Kommentar Pflegenotstand in Krankenhäusern - Vogel-Strauß-Politik

Manchmal sorgen kleine Affären für große Empörung, und die Medien sind daran nicht ganz schuldlos. Warum aber bleibt der gesellschaftliche Aufschrei bei den größten Skandalen dieser Republik aus, selbst wenn die Medien nicht müde werden, immer und immer wieder darüber zu berichten? Der Pflegenotstand in deutschen Krankenhäusern ist ein solcher dauerhafter Mega-Skandal.

Wir leben in einem der reichsten Länder der Welt. Und doch muss jeder, der alt ist oder wird, Angst davor haben, in ein Krankenhaus zu kommen und dort nicht gut gepflegt zu werden, um es einmal vorsichtig auszudrücken. Drastischer gesagt: Die Vermutung liegt nahe, dass der Mangel an Krankenschwestern und Pflegern Menschen quält und sogar tötet. Fast alle, die einmal selbst im Krankenhaus lagen oder Angehörige dort besucht haben, ahnen das. Vor allem das Pflegepersonal weiß, wenn auch meist im Schutze der Anonymität, ein trauriges Lied davon zu singen.

Warum kann es sich ein Minister dann leisten zu sagen, alles sei prima? Warum schauen die Menschen achselzuckend zu, wenn Krankenhaus-Funktionäre, Bundes- und Landespolitiker sich wechselseitig den schwarzen Peter zuschieben, statt das Problem zu lösen? Die Antwort ist beschämend einfach und einfach beschämend: Krankheit und Tod sind keine Themen, mit denen sich die Menschen befassen wollen.

Darüber schweigt man lieber, das verdrängt man gerne, so lange es geht. Außerdem würde es sehr viel Geld kosten, den Pflegenotstand nachhaltig zu bekämpfen. Ganz ehrlich: Das kann nur über drastisch steigende Kassen- und Versicherungsbeiträge finanziert werden. Und damit ist kein Staat zu machen, jedenfalls keine Wahl zu gewinnen. Da werden angebliche "Überschüsse" im Gesundheitssystem, und seien die Missstände noch so groß, lieber wieder an die Beitragszahler "zurückgegeben". Die eigentliche Rechnung wird dann später präsentiert: im Krankenhaus, wenn man vergeblich auf die Schwester wartet.

(Datensatzeinträge)
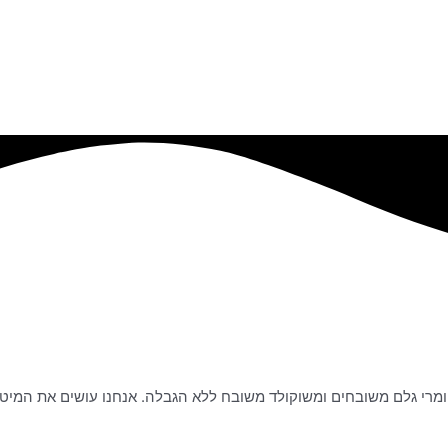
ומרי גלם משובחים ומשוקולד משובח ללא הגבלה. אנחנו עושים את המיטב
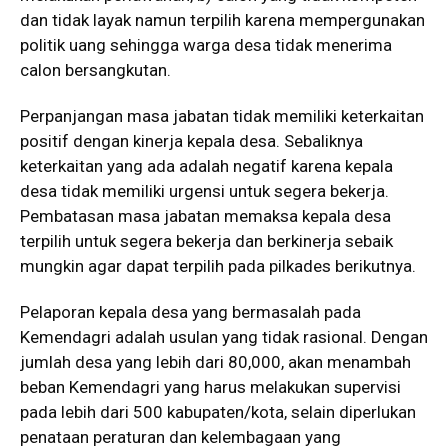
dan tidak layak namun terpilih karena mempergunakan
politik uang sehingga warga desa tidak menerima
calon bersangkutan.
Perpanjangan masa jabatan tidak memiliki keterkaitan
positif dengan kinerja kepala desa. Sebaliknya
keterkaitan yang ada adalah negatif karena kepala
desa tidak memiliki urgensi untuk segera bekerja.
Pembatasan masa jabatan memaksa kepala desa
terpilih untuk segera bekerja dan berkinerja sebaik
mungkin agar dapat terpilih pada pilkades berikutnya.
Pelaporan kepala desa yang bermasalah pada
Kemendagri adalah usulan yang tidak rasional. Dengan
jumlah desa yang lebih dari 80,000, akan menambah
beban Kemendagri yang harus melakukan supervisi
pada lebih dari 500 kabupaten/kota, selain diperlukan
penataan peraturan dan kelembagaan yang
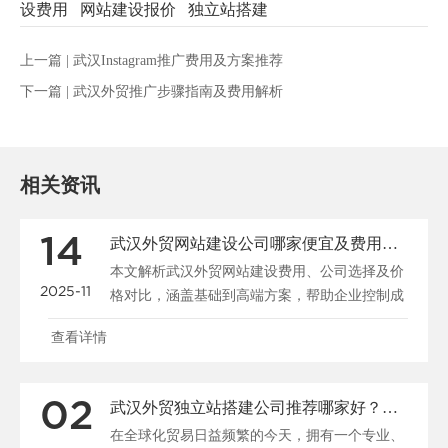
设费用
网站建设报价
独立站搭建
上一篇 |
武汉Instagram推广费用及方案推荐
下一篇 |
武汉外贸推广步骤指南及费用解析
相关资讯
14
武汉外贸网站建设公司哪家便宜及费用指南
本文解析武汉外贸网站建设费用、公司选择及价
2025-11
格对比，涵盖基础到高端方案，帮助企业控制成
本并提升国际竞争......
查看详情
02
武汉外贸独立站搭建公司推荐哪家好？费用与注意事项指南
在全球化贸易日益频繁的今天，拥有一个专业、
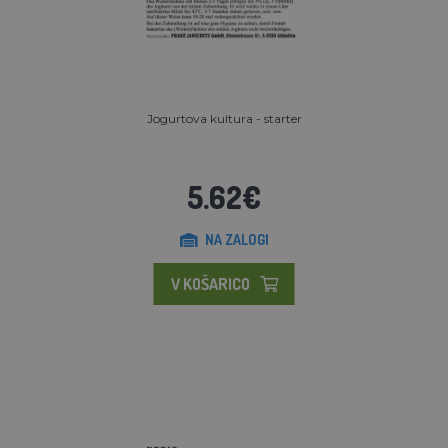
Jogurtova kultura - starter
5.62€
NA ZALOGI
V KOŠARICO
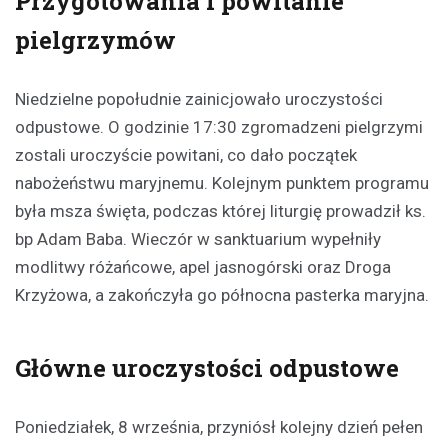
Przygotowania i powitanie
pielgrzymów
Niedzielne popołudnie zainicjowało uroczystości
odpustowe. O godzinie 17:30 zgromadzeni pielgrzymi
zostali uroczyście powitani, co dało początek
nabożeństwu maryjnemu. Kolejnym punktem programu
była msza święta, podczas której liturgię prowadził ks.
bp Adam Baba. Wieczór w sanktuarium wypełniły
modlitwy różańcowe, apel jasnogórski oraz Droga
Krzyżowa, a zakończyła go północna pasterka maryjna.
Główne uroczystości odpustowe
Poniedziałek, 8 września, przyniósł kolejny dzień pełen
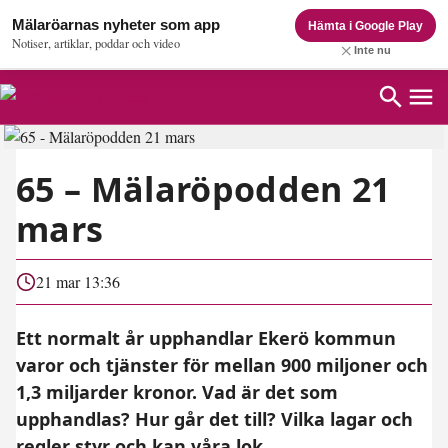
Mälaröarnas nyheter som app
Hämta i Google Play
Notiser, artiklar, poddar och video
Inte nu
65 – Mälaröpodden 21
mars
21 mar 13:36
Ett normalt år upphandlar Ekerö kommun
varor och tjänster för mellan 900 miljoner och
1,3 miljarder kronor. Vad är det som
upphandlas? Hur går det till? Vilka lagar och
regler styr och kan våra lok...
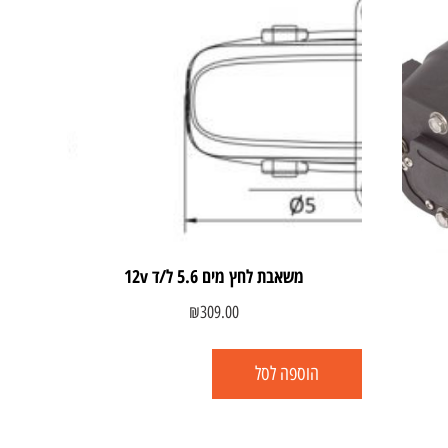
משאבת לחץ מים 5.6 ל/ד 12v
₪
309.00
הוספה לסל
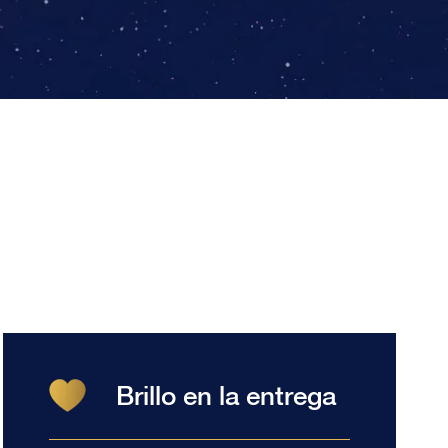
Brillo en la entrega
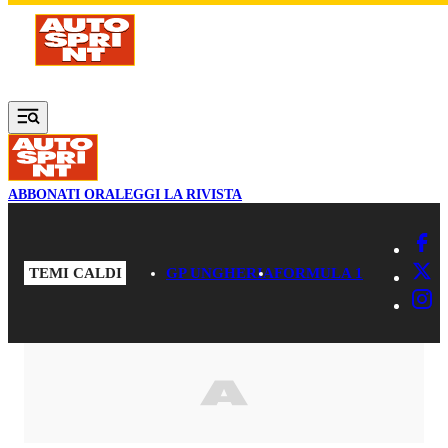
Vai al contenuto principale
ABBONATI ORA
LEGGI LA RIVISTA
TEMI CALDI
GP UNGHERIA
FORMULA 1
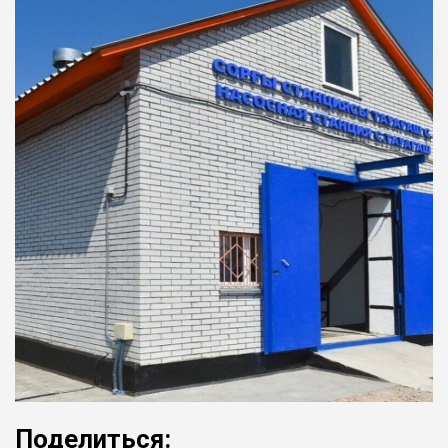
Поделиться:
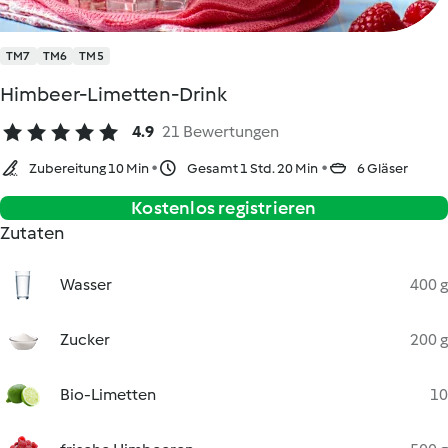
TM7
TM6
TM5
Himbeer-Limetten-Drink
4.9
21 Bewertungen
Zubereitung 10 Min
Gesamt 1 Std. 20 Min
6 Gläser
Kostenlos registrieren
Zutaten
Wasser
400 g
Zucker
200 g
Bio-Limetten
10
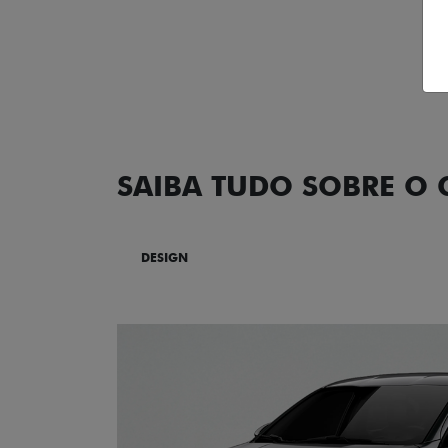
SAIBA TUDO SOBRE O
DESIGN
TECNOLOGIA
PERF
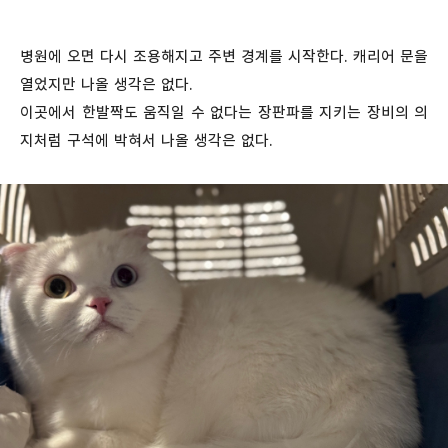
병원에 오면 다시 조용해지고 주변 경계를 시작한다. 캐리어 문을
열었지만 나올 생각은 없다.
이곳에서 한발짝도 움직일 수 없다는 장판파를 지키는 장비의 의
지처럼 구석에 박혀서 나올 생각은 없다.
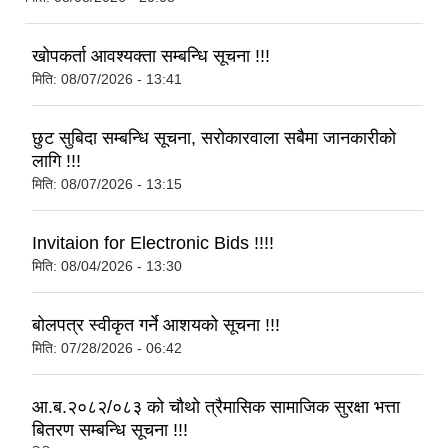
खोपकर्ता आवश्यक्ता सम्बन्धि सूचना !!!
मिति:
08/07/2026 - 13:41
छुट सुबिदा सम्बन्धि सूचना, सरोकारवाला सबैमा जानकारीको
लागि !!!
मिति:
08/07/2026 - 13:15
Invitaion for Electronic Bids !!!!
मिति:
08/04/2026 - 13:30
बोलपत्र स्वीकृत गर्ने आशयको सूचना !!!
मिति:
07/28/2026 - 06:42
आ.ब.२०८२/०८३ को चौथो त्रैमासिक सामाजिक सुरक्षा भत्ता
बितरण सम्बन्धि सूचना !!!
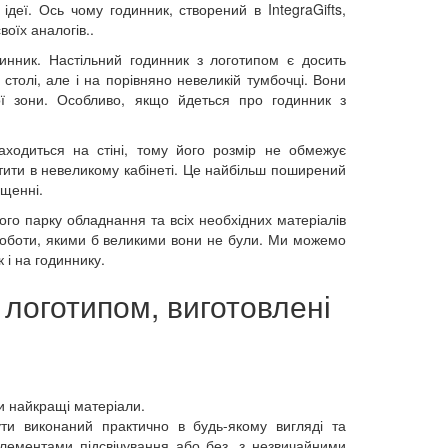
 ідеї. Ось чому годинник, створений в IntegraGifts,
воїх аналогів..
динник. Настільний годинник з логотипом є досить
толі, але і на порівняно невеликій тумбочці. Вони
ї зони. Особливо, якщо йдеться про годинник з
аходиться на стіні, тому його розмір не обмежує
стити в невеликому кабінеті. Це найбільш поширений
іщенні.
ного парку обладнання та всіх необхідних матеріалів
роботи, якими б великими вони не були. Ми можемо
к і на годиннику.
 логотипом, виготовлені
ки найкращі матеріали.
и виконаний практично в будь-якому вигляді та
елементами підсвічування або без, з незвичайними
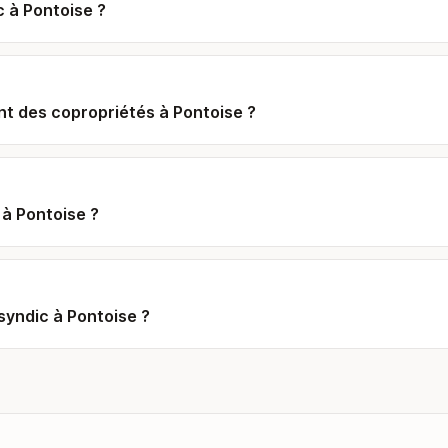
c à Pontoise ?
t des copropriétés à Pontoise ?
à Pontoise ?
yndic à Pontoise ?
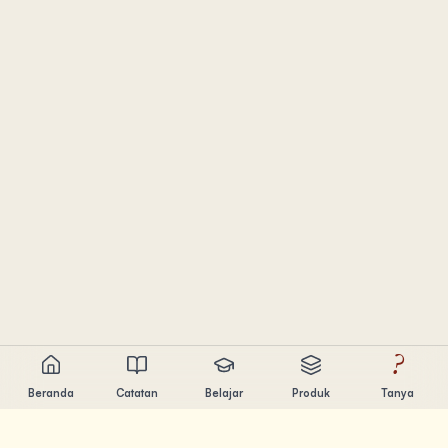
?
Beranda
Catatan
Belajar
Produk
Tanya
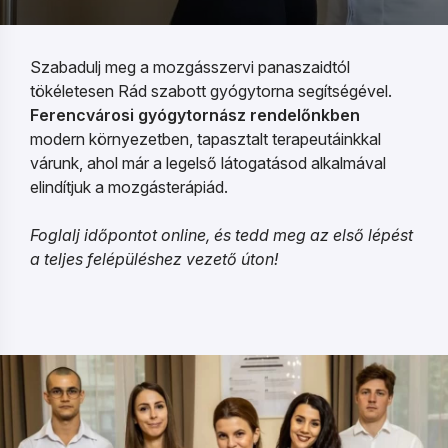
Szabadulj meg a mozgásszervi panaszaidtól
tökéletesen Rád szabott gyógytorna segítségével.
Ferencvárosi gyógytornász rendelőnkben
modern környezetben, tapasztalt terapeutáinkkal
várunk, ahol már a legelső látogatásod alkalmával
elindítjuk a mozgásterápiád.
Foglalj időpontot online, és tedd meg az első lépést
a teljes felépüléshez vezető úton!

▶ _ANHAND DER ANGABEN_:
• 1. Beantworten Sie anhand des Kommentars zum Pflegenotstand diese Fragen:
(a) Als was bezeichnet der Kommentar den Pflegenotstand in deutschen Krankenhäusern?
(b) Mit welchen Themen wollen sich die Menschen laut Kommentar nicht befassen?
(c) Wie könnte die nachhaltige Bekämpfung des Pflegenotstands laut Kommentar allein finanziert werden?
• 2. Schreiben Sie den Kommentar zum Pflegenotstand nach seinem letzten Satz weiter.

▶ _IHRE ANTWORTEN_:
• 1.
(a) Als einen dauerhaften Mega-Skandal.
(b) Mit Krankheit und Tod.
(c) Nur über drastisch steigende Kassen- und Versicherungsbeiträge.

• 2.
Der größte Posten im Krankenhausbudget ist, wie in sehr vielen Unternehmen, das Personal. In den vergangenen 15 Jahren wurden in Deutschlands Kliniken trotzdem 3000 Ärztestellen geschaffen. Der Grund liegt auf der Hand: Mit der Einführung von Fallpauschalen wurde es lukrativ, möglichst viele Patienten in kurzer Zeit zu behandeln. Dafür benötigte man medizinisches Personal. Zugleich jedoch wurden rund 50.000 Pflegerstellen gestrichen, obwohl eine kürzere Liegedauer den Anteil der Patienten mit größerem Pflegeaufwand und damit die Belastung für das Pflegepersonal erhöht hat.

Perspektivisch wird es noch schlimmer: Denn der Anteil besonders alter, morbider Menschen steigt ebenso stetig, wie das Interesse junger Menschen an einem wenig attraktiven Pflegeberuf mit schlechtem "Preis-Leistungs-Verhältnis" sinkt. Bis 2025 werden mehr als 100.000 Pflegekräfte in Deutschland fehlen. Da helfen auch keine "Betriebs-Kitas" oder flexiblere Arbeitszeiten. Vielleicht steigt das Interesse der Gesellschaft an diesem Thema ja mit zunehmendem Durchschnittsalter. Spätestens dann, wenn der pflegebedürftige Teil der Wählerschaft Wahlen entscheidet, wird sich etwas ändern. Hoffentlich ist es dann nicht für uns alle zu spät.